Good writing is not only a skill that comes naturally but also requires knowledge. Especially when it comes to academic and scientific papers, writers have to know how to maintain a specific writing style, while also knowing how to reference and cite properly. In this post, we want to introduce you to our favorite writing aid resources. We hope these following websites can help you to get a better grasp on how to write properly in academics and science.
Skillsyouneed.com delivers useful overviews on life skills – from personal or interpersonal skills to leadership, presentation or parenting skills. We particularly liked the sections on learning skills and writing skills. Each section breaks down the skills into different components and explains why the component is important to build the skill. Within the learning section, we recommend the critical thinking, styles of writing and academic referencing components. These are valuable and comprehensive overviews on learning how to write individually. In the writing section, it’s definitively worth to take a look at the entire first “the essentials of writing” part. The section then introduces different pieces of writing you can choose from to learn more about, depending on your needs.
The Purdue OWL (Online Writing Lab) is one of the most referred to writing websites in American colleges and universities. It is a great resource for general writing but also for more intense topics such as research and citation. Furthermore, it delivers in-depth information on the different writing styles MLA, APA, and Chicago. Apart from being a brilliant resource for native English speakers, Purdue OWL also provides information to ESL (English as Second Language) students. The website includes exercises for foreign speakers to test their own English skills.
If you checked out the two websites above but want to dive deeper into the particular writing style that your institution or academic field requires, you can take a look at the initial websites dedicated to each style.
The MLA Style refers to the Modern Language Association. This style is most commonly used in the fields of liberal arts and humanities. You can find more information about this style on their website, which also includes a comprehensive section on plagiarism!
The American Psychological Association created the APA Style. Mostly sciences, psychology and education use this style. This student resource includes the 12 Basic Rules for the APA Style. If you want to learn more, visit the APA website directly.
The Chicago Manual of Style is a little bit more complex than MLA or APA. It has two different citation structures. The Arts and Humanities use the Notes-Bibliography System (NB). Sciences rather use the Author-Date System. The Western Sydney University published a Chicago style guide that explains the basic rules very well.

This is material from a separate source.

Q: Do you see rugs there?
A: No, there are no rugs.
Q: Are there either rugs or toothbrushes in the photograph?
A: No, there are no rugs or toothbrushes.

Other writing styles are for example the Harvard Style or the AP Style. Even though not as common, Harvard Style is being used at many universities. The Imperial College in London provides a wonderful resource for citing and referencing in Harvard Style. The AP Style refers to Associated Press and is used for journalistic writing. Its rules change yearly and are updated on a regular basis. To keep updated, you can purchase access to the stylebook on the website.